TO DO: Every record below must be written out exactly. Leave out the pictures.

### INFORMATION SHOWN ###

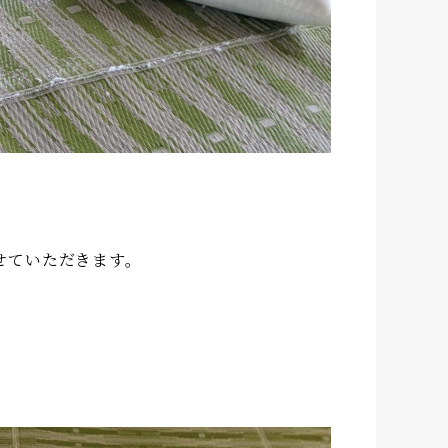
せていただきます。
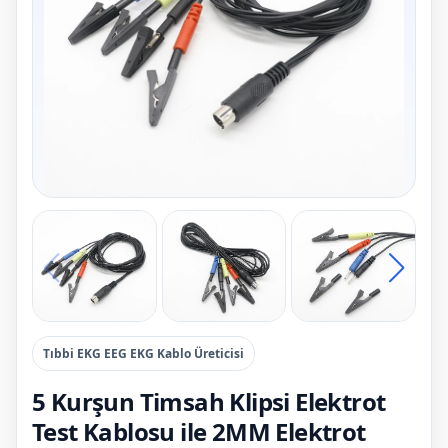
Tıbbi EKG EEG EKG Kablo Üreticisi
5 Kurşun Timsah Klipsi Elektrot
Test Kablosu ile 2MM Elektrot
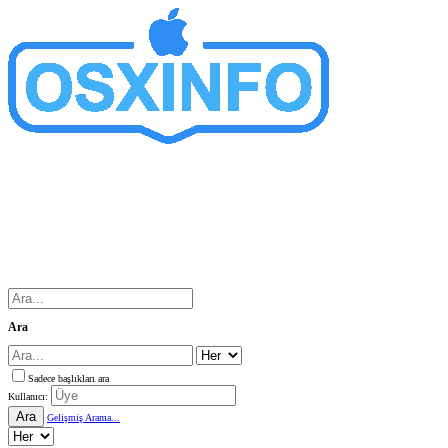
Ara
Sadece başlıkları ara
Kullanıcı:
Ara
Gelişmiş Arama...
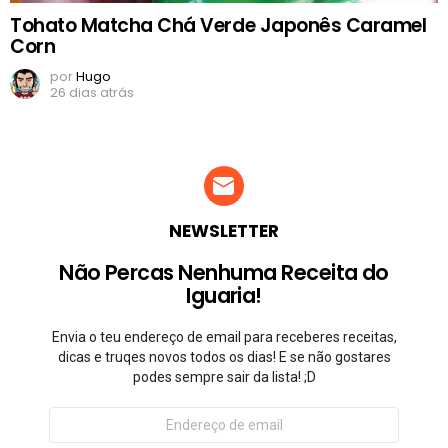
Tohato Matcha Chá Verde Japonês Caramel
Corn
por
Hugo
26 dias atrás
NEWSLETTER
Não Percas Nenhuma Receita do
Iguaria!
Envia o teu endereço de email para receberes receitas,
dicas e truqes novos todos os dias! E se não gostares
podes sempre sair da lista! ;D
Endereço
de
email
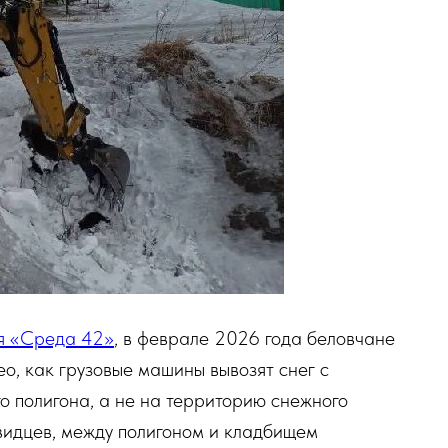
я «Среда 42»
, в феврале 2026 года беловчане
о, как грузовые машины вывозят снег с
го полигона, а не на территорию снежного
евидцев, между полигоном и кладбищем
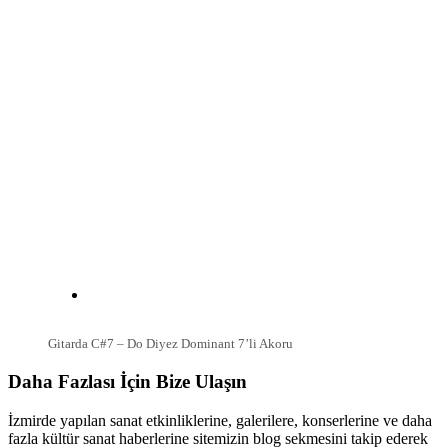
Gitarda C#7 – Do Diyez Dominant 7’li Akoru
Daha Fazlası İçin Bize Ulaşın
İzmirde yapılan sanat etkinliklerine, galerilere, konserlerine ve daha
fazla kültür sanat haberlerine sitemizin blog sekmesini takip ederek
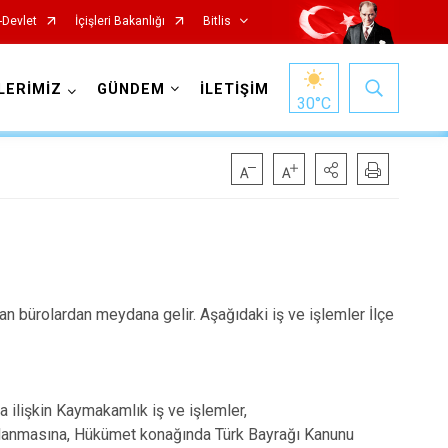
-Devlet
İçişleri Bakanlığı
Bitlis
LERİMİZ
GÜNDEM
İLETİŞİM
30
°C
n bürolardan meydana gelir. Aşağıdaki iş ve işlemler İlçe
 ilişkin Kaymakamlık iş ve işlemler,
ğlanmasına, Hükümet konağında Türk Bayrağı Kanunu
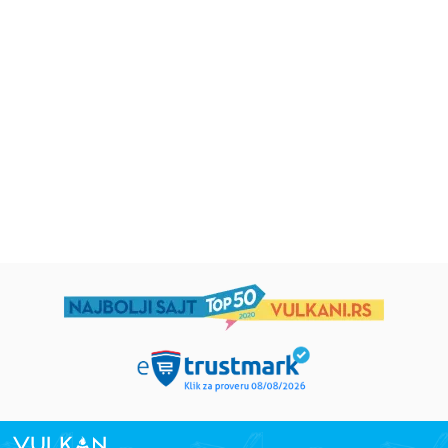
Iz pogrešnih razloga
Životinjska farma
Eloiza Džejms
Džordž Orvel
1.019,15
RSD
934,15
RSD
1.199,00
RSD
1.099,00
RSD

###

SOLUTION FOR THIS TASK:
せていただきます。
Tıbbi EKG EEG EKG Kablo Üreticisi
5 Kurşun Timsah Klipsi Elektrot
Test Kablosu ile 2MM Elektrot
Ara
Sadece başlıkları ara
Kullanıcı:
Ara
Gelişmiş Arama...
Tohato Matcha Chá Verde Japonês Caramel
Corn
por
Hugo
26 dias atrás
NEWSLETTER
Não Percas Nenhuma Receita do
Iguaria!
Envia o teu endereço de email para receberes receitas,
dicas e truqes novos todos os dias! E se não gostares
podes sempre sair da lista! ;D
Endereço
de
email
я «Среда 42»
, в феврале 2026 года беловчане
о, как грузовые машины вывозят снег с
го полигона, а не на территорию снежного
евидцев, между полигоном и кладбищем
Gitarda C#7 – Do Diyez Dominant 7’li Akoru
Daha Fazlası İçin Bize Ulaşın
İzmirde yapılan sanat etkinliklerine, galerilere, konserlerine ve daha
fazla kültür sanat haberlerine sitemizin blog sekmesini takip ederek
-Devlet
İçişleri Bakanlığı
Bitlis
LERİMİZ
GÜNDEM
İLETİŞİM
30
°C
n bürolardan meydana gelir. Aşağıdaki iş ve işlemler İlçe
 ilişkin Kaymakamlık iş ve işlemler,
ğlanmasına, Hükümet konağında Türk Bayrağı Kanunu
Iz pogrešnih razloga
Životinjska farma
Eloiza Džejms
Džordž Orvel
1.019,15
RSD
934,15
RSD
1.199,00
RSD
1.099,00
RSD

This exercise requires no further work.